Notícias chegavam falando dos tiros, da perseguição. Os homens a zanzar pelas ruas armados com revólveres, pistolas, fuzis e metralhadoras. Deviam esconder punhais e facas de caça nas cinturas e botas. Mas Gero não imaginava que pudessem entrar pela casa adentro como se em trincheira inimiga. Armados, fuzis em punho, as tiras esticadas até o pescoço, de um de dois de três.
Os homens cruzaram a sala rumo ao quintal, silhuetas expostas no recorte luminoso da porta do quarto. Não olharam para os lados, não espiaram para dentro do quarto, o que não deixou Gero tranquilo, pois podiam voltar com raiva do esquecimento e a coisa ser pior. Coisa essa que não sabia bem o que era.
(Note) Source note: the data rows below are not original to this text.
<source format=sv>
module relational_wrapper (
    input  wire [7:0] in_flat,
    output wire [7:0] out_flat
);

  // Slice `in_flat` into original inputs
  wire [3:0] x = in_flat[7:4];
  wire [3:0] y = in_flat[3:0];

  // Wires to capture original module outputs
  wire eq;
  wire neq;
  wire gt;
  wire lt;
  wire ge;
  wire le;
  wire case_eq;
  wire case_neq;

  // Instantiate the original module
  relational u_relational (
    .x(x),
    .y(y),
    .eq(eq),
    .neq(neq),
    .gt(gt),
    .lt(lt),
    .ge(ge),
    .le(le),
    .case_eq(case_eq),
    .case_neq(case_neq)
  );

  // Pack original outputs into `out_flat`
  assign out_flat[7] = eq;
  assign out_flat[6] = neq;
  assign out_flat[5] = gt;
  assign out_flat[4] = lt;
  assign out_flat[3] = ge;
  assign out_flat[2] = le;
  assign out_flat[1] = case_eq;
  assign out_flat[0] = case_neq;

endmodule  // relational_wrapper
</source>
Gero lembrou da mãe lá para dentro, não ouvira baterem à porta, chamarem ô de casa!. Assustou-se mais ainda, ensaiou levantar-se. Não conseguiu, e não foi somente pela tremedeira. Foi também por não saber – de repente estava dentro de uma história de gibi, homens entrando armados em casa – , não saber o que era certo fazer: se aparecesse na porta do quarto, à retaguarda dos homens, algum deles poderia se virar e nele atirar, pensando ser um dos perseguidos; outro homem, à porta da frente da casa, poderia pensar que saía à traição – perceberia, naquele átimo nervoso, tratar-se de um menino? – e nele, Gero, também atirar; e certo mesmo é que sabia não ser do agrado da mãe que ele ouvisse a conversa dos homens.
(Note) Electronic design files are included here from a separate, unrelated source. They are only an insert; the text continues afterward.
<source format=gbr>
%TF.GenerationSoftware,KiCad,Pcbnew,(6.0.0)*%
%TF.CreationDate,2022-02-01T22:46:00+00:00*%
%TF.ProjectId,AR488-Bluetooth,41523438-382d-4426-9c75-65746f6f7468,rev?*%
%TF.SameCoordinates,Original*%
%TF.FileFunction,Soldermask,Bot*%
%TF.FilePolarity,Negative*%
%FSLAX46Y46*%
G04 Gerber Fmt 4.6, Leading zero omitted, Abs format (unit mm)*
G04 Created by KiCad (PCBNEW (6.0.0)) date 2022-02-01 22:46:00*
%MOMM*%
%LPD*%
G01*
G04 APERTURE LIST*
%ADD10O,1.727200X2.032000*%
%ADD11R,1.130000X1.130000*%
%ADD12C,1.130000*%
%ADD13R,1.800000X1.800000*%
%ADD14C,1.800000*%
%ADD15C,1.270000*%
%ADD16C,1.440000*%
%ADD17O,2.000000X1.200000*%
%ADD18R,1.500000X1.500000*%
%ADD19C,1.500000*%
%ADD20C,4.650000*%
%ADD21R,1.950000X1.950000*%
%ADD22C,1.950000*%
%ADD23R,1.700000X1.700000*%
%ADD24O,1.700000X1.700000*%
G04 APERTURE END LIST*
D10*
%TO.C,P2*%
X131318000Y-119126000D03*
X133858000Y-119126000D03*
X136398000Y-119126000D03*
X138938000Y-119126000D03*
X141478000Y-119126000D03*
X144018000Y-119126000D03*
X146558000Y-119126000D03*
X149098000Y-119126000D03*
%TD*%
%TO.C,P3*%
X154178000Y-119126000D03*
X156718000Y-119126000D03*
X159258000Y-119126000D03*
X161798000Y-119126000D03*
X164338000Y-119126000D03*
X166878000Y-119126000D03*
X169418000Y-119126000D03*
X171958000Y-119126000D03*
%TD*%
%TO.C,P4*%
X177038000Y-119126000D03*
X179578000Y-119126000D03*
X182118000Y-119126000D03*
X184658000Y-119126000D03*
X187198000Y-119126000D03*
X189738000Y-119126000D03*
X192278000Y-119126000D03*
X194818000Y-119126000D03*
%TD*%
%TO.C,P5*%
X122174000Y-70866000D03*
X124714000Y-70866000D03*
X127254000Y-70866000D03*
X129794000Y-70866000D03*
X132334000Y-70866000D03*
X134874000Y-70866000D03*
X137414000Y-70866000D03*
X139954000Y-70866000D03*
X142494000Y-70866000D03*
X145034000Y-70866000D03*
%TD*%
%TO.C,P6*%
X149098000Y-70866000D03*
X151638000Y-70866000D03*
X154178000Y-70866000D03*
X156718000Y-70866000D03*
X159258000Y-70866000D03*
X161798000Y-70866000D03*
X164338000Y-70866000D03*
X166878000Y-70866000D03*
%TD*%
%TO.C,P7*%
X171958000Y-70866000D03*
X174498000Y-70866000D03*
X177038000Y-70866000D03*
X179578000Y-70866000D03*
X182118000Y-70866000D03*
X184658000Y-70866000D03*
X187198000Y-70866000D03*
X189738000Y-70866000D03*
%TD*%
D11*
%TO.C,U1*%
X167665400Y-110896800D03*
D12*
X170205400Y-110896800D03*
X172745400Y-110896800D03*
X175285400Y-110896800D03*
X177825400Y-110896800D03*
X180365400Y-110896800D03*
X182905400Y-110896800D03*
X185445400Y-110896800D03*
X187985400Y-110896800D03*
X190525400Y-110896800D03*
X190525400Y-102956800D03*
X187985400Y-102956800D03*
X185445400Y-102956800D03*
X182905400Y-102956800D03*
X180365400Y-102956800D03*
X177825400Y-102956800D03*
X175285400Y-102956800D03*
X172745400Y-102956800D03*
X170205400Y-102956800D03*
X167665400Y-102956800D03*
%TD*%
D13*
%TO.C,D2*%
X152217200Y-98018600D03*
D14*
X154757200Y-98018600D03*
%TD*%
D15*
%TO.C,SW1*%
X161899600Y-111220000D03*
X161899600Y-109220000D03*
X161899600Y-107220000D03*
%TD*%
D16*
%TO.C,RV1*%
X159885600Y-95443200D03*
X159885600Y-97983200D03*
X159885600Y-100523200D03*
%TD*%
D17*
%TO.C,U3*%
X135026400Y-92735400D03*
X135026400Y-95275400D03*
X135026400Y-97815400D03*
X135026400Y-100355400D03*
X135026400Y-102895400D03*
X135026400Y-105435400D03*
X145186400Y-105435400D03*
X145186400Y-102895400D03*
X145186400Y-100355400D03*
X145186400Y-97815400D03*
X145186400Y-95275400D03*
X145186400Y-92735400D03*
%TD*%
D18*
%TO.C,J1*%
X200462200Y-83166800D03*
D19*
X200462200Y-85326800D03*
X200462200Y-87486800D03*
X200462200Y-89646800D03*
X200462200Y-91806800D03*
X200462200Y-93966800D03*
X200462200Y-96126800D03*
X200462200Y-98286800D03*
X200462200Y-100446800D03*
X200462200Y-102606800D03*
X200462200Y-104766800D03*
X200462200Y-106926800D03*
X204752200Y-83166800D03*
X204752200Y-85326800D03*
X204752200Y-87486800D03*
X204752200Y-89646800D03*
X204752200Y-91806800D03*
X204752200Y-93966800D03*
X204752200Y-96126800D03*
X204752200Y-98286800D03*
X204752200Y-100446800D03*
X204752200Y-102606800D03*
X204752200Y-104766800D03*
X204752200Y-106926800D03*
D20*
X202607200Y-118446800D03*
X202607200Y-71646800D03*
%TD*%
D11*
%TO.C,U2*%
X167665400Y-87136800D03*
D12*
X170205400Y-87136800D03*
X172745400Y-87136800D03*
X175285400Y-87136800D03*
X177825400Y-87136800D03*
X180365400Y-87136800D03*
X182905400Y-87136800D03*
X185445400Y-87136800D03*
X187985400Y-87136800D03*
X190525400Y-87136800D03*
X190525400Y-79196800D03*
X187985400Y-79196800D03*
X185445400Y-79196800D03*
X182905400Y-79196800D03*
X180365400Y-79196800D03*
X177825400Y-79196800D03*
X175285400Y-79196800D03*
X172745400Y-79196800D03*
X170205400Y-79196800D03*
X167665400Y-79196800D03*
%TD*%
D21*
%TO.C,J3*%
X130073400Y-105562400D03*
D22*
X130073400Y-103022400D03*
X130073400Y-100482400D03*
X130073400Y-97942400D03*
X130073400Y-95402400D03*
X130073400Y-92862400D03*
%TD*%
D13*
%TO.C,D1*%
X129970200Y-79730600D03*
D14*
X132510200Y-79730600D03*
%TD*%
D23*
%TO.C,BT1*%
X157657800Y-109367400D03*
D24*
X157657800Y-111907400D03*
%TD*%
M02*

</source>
Entraram, e Gero continuou deitado, ouvidos pescando sílabas. Palavras da conversa, nenhumas, só as de Hélio Ribeiro, roucas e radiofônicas. Baixou mais o volume do rádio, manteve o rosto virado para a porta do quarto e não esperou muito tempo. Os homens voltaram, a mãe atrás deles esfregando as mãos em um pano de prato, cinza-sujo pelo uso. O barulho das botas no ladrilho de barro comum abafando o rufar do coração de Gero, ali deitado e sentindo muita falta da lagartixa-de- fogo.
Os homens armados passaram de volta, canos desapontados, sempre em linha reta, sem espiar o interior dos quartos. Se aqueles a quem perseguiam estivessem escondidos no quarto de Gero, não os teriam descoberto. Um mês antes, no entanto, ali estivera hospedado um companheiro dos fugitivos.